Sizewell C threatens the breathtaking wild coast

The proposed nuclear power plant would sabotage the government's 30-by-30 promise to nature.

This week the government announced "Greater Protection for England's Iconic Landscapes" and promised to designate more Areas of Outstanding Natural Beauty and "protect and restore our natural environment and various ecosystems". It is a time of growing concern about EDF's plans to build a new twin-core reactor on the Suffolk coast – Sizewell C – a development that would cut the Suffolk Coast and Heaths Area of ​​Outstanding Natural Beauty and Important Wildlife Designations.

The Suffolk Wildlife Trust believes that if the wildlife decline is so extreme that the government recently pledged to cover 30% of the UK's land by 2030, the proposed development in such a wildlife-rich, fragile place would be catastrophic to British nature protect so that nature can relax. After a decade of assessing the impact, the Suffolk Wildlife Trust believes that Sizewell C should stop working. The development would be devastating for nature.

Christine Luxton, Executive Director of the Suffolk Wildlife Trust says:

“Sizewell C would destroy much of the Suffolk coast in one of the most beautiful natural parts of Britain. People from all over the country visit this part of Suffolk to take in the wilderness. When this enormous development kicks off, an area of ​​the coast the size of 900 soccer fields will be directly affected by the development. Barn owls, water mice and kingfishers will see their habitat destroyed.

Tern, Copyright Glyn Sellors, from the Surfbirds Galleries

“Nature is already in great trouble, and the scale of this development will make a bad situation much worse. We will not solve the climate crisis by destroying natural habitats that sequester carbon. This is the wrong time and place for such a colossal and harmful development. "

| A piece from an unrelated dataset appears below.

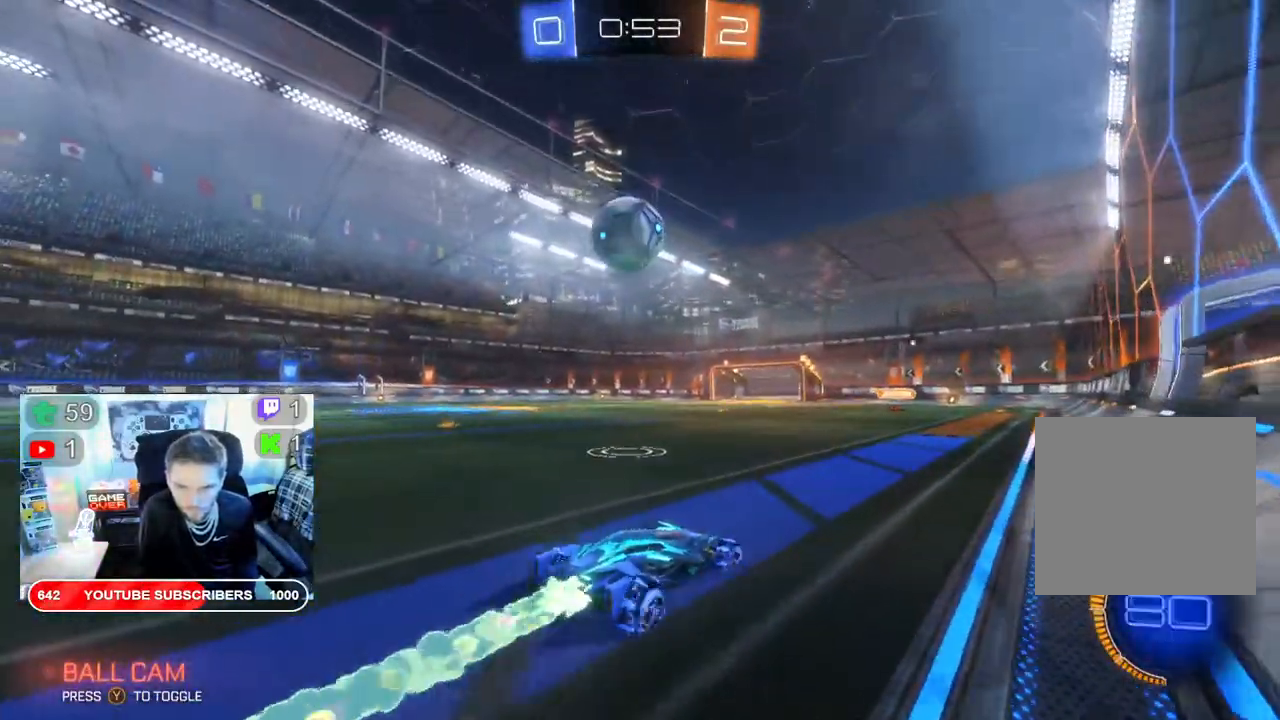
{"buttons": ["R2"], "left_stick": "left", "right_stick": "center", "events": [[83, "left_stick", "left"], [383, "B", "up"]]}
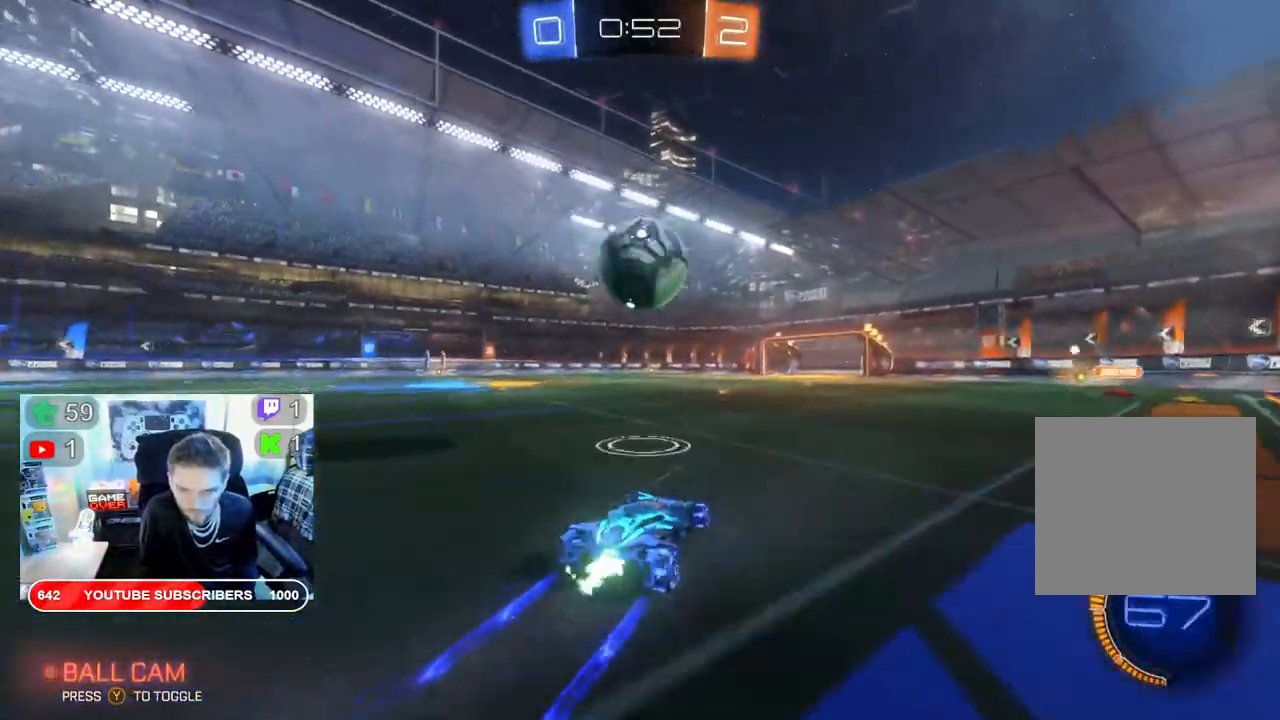
{"buttons": ["A", "R2"], "left_stick": "up-right", "right_stick": "center", "events": [[17, "left_stick", "center"], [67, "left_stick", "up-right"], [100, "A", "down"], [233, "A", "up"], [283, "A", "down"], [417, "A", "up"], [450, "A", "down"]]}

What would destroy or damage Sizewell C:

  • An area the size of approximately 900 football fields – 500 acres – in the middle of the officially designated Suffolk Coast and Heaths Area of ​​Outstanding Natural Beauty. A special protected area, a special protected area and a RAMSAR site would also be affected.
  • A huge area with arable land and nationally rare habitats for wildlife such as heather, oak forests, sand dunes, gravel, bog, swamp, reeds and natural grass.
  • 10 hectares of Sizewell Marshes, a heavily protected site of special scientific interest, will be lost. This fragile place is home to orchids, otters, dragonflies and bog plants such as peat beans and pimples.
  • Birds like barn owls, swamp harrows and kingfisher as well as mammals like water mouse are disturbed and their habitat is destroyed.
  • The Trust has particular concerns about the potential impact on nationally rare populations of barbastelle bats and natterjack toads.
  • Every year 3 million fish are killed when sucked into the power plant's cooling system – this affects the entire marine ecosystem of the east coast.

For over a decade, the Suffolk Wildlife Trust has invested time and expertise in assessing the extent of potential natural damage. The charity has attended numerous meetings with EDF Energy to discuss ways to mitigate habitat damage and to highlight deep and unresolved concerns about the impact on wildlife.

Christine Luxton continues:

“We don't think it would be possible to offset the damage that Sizewell C would do to nature on this exceptionally beautiful stretch of coast.

“We are deeply concerned that the proposed mitigation and compensation would never compensate for the enormous loss of biodiversity and the impact on our protected areas and species. While offsetting sites can be critical in offsetting habitat destruction, they cannot replace the higher value of long-established sites with a rich species mosaic.

"In a time of climate and ecological emergency, we have to find really sustainable solutions that do not exacerbate the problem by destroying wild places that are important internationally and nationally for nature."

The proposed development is adjacent to RSPB Minsmere – a world-famous nature reserve with 6,000 species that would be severely affected if the development were given the green light.

Less than 10% of the UK is protected by Designation as a Site of Special Scientific Interest (SSSI) for nature. Sizewell C would destroy part of an important SSSI, making it even harder for the government to fulfill its commitment to protect 30% of the land for nature by 2030.